> [Задание]
Продолжите приведенные ниже воспоминания о Владимире Ивановиче Смирнове, начиная сразу после их последнего предложения.

> [Фрагмент документа]

#####

Адамович Андрей Федорович, родился в Москве в 1924 г. В 1942 - 46 гг. служил в Красной Армии, гвардии лейтенант, участник взятия города и крепости Кенигсберг, награжден орденами и медалями. В 1947 г. поступил и в 1952 г. закончил геологический факультет МГУ. В 1952-64 гг. занимался геологической съемкой различных масштабов и поисками месторождений полезных ископаемых в Румынии, Туве, Западном Саяне и на Кубе. В 1965-68 гг. -начальник геолого-съемочной экспедиции N15 Министерства геологии СССР в Монголии. В 1967═г. защитил на родном факультете кандидатскую диссертацию по геологии и полезным ископаемым Восточной Кубы. С 1968 по 1992 гг. - старший научный сотрудник Отделения геологии, геофизики, геохимии и горных наук АН СССР, в 1992-96 гг. - старший научный сотрудник Института литосферы РАН. Автор более 30 печатных научных работ и карт и около 100 неопубликованных геологических и служебных отчетов, соисполнитель и соредактор геологической карты Кубы масштаба 1:250000 (1989 г.).
А. Ф. Адамович
Штрихи к портрету Владимира Ивановича Смирнова
Когда Владимир Иванович пришел на геологический факультет МГУ, я его уже заканчивал, и мне не пришлось у него учиться и слушать его лекции. Видел я его лишь издали, где-нибудь на заседаниях или в коридоре старого здания на Моховой.

#####

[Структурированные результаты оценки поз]
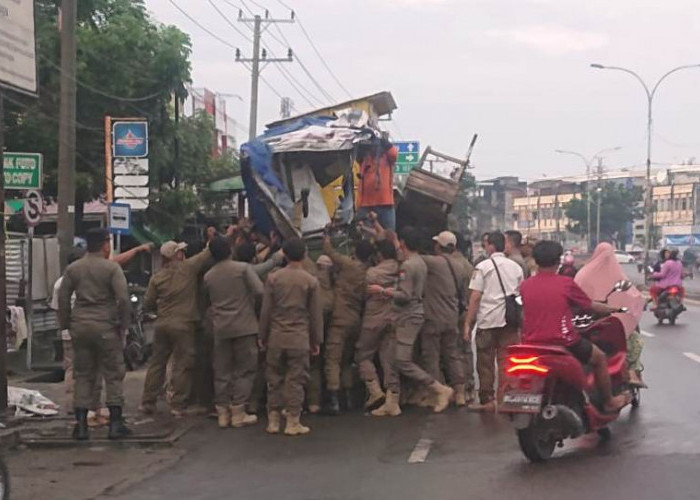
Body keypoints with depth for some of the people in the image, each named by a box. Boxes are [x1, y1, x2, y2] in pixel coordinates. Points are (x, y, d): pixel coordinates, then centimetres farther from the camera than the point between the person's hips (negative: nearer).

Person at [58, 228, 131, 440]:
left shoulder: (73, 269, 8)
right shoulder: (112, 268, -6)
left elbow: (63, 298, 7)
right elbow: (123, 298, -13)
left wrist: (66, 324, 14)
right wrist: (124, 323, -3)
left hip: (80, 327, 4)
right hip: (105, 327, -4)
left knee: (83, 375, 10)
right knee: (113, 375, 4)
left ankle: (81, 425, 7)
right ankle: (115, 424, 3)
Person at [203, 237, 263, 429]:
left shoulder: (208, 276, 8)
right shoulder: (243, 268, -6)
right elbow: (260, 292, -15)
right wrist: (250, 302, 4)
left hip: (220, 328, 4)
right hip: (244, 326, -4)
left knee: (222, 372, 8)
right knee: (244, 370, 2)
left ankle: (223, 413, 10)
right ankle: (238, 412, -1)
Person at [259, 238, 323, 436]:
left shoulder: (273, 278, -1)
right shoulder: (311, 281, -3)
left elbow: (266, 310, 1)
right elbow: (316, 314, 1)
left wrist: (263, 336, 10)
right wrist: (316, 341, 9)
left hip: (276, 338, 2)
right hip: (299, 339, -1)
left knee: (274, 379, 10)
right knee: (295, 380, 2)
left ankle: (273, 421, 12)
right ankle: (293, 423, 3)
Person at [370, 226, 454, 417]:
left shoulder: (407, 265, -18)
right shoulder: (421, 263, 13)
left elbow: (405, 296, -22)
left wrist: (382, 291, -13)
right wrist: (392, 289, 20)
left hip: (408, 317, -10)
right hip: (414, 314, 10)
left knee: (404, 362, -9)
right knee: (395, 360, 11)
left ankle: (441, 390, -4)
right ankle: (391, 404, 14)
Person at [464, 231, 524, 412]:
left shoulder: (483, 267, -4)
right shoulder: (515, 267, 12)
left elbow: (475, 297, -7)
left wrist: (468, 323, -4)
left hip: (488, 321, -4)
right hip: (510, 320, 4)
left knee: (486, 363, 4)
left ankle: (487, 400, 6)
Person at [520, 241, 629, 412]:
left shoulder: (525, 286, 0)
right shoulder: (566, 283, -9)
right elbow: (590, 306, 4)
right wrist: (611, 309, 24)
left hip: (532, 344, 4)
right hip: (563, 343, -4)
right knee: (600, 357, 20)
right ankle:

#####

> [Письменный ответ]
Знакомство же наше началось где-то в 1958 г., когда чисто случайно мы встретились в подмосковном доме отдыха "Востряково", где Владимир Иванович отдыхал несколько лет подряд зимой, выезжая оттуда только для приема экзаменов. Меня представил ему профессор нашего факультета Г.С. Золотарев, который знал меня достаточно хорошо. Знакомство это было так сказать "шапочным", хотя Владимир Иванович ходил к нам на костры (мы отдыхали там обычно компанией человек 5-6), слушал наши песни и т. д. Из этих четырех зим (1958-61 гг.) запомнился один забавный случай. Времена были тогда свободные, в столовой на столах у любителей стояло свое вино, которое тут же распивалось. Как-то раз мы с приятелем, идя в столовую, посетовали, что у нас не осталось в запасе ничего, а после лыж надо было бы согреться. Мы не видели, что сзади шли Владимир Иванович и Г.С., которые слышали наш разговор... Сели за стол, еще раз поохали, но тут к нам подошла официантка с подносом, на котором стояло два стакана с коньяком, и объяснила, что это "вам прислали с того стола", показав на стол Владимира Ивановича. Мы взяли стаканы, поднялись, поклонились в направлении их стола и с удовольствием выпили грамм по 150 отличного коньяка. Дней через пять, направляясь в столовую и проходя мимо "профессорского" стола, который был еще пуст, мы заметили, что на столе ничего не стоит, и переглянулись - надо бы отблагодарить... У нас, конечно, коньяка не было, была бутылка водки "Горный дубняк", по цвету весьма схожей с коньяком. Позвали официантку, налили по полстакана "дубнячку" и попросили ее отнести нашим профессорам. Тут как раз подошли и они. Видимо, удивившись, они также встали, поклонились в нашу сторону и... залпом выпили "коньяк". Потом переглянулись, и Владимир Иванович поманил меня к себе: "Что это такое?" - спросил он. "Горный дубняк-с, Владимир Иванович," - ответствовал я. Оба наши профессора дружно рассмеялись и отпустили меня с миром.
В начале 1968 г. меня пригласили на работу в аппарат Отделения геологии, геофизики и геохимии АН СССР, которое вскоре (весной 1968 г.) возглавил В.И. Смирнов. С ним мне и посчастливилось проработать до 1975 г.
В. И. Смирнов как руководитель отличался точностью постановки задач и никогда (кроме мелочей) не забывал проверить, как мы - сотрудники Отделения - их выполняли. Он практически никогда не менял своих решений, что давало нам возможность при каких-то сложностях или затруднениях говорить своим оппонентам: "Владимир Иванович просил меня выполнить то-то или так-то. Если Вы не можете (или не хотите) выполнить его просьбу и его поручение, говорите лично с ним, а я изменить ничего не могу".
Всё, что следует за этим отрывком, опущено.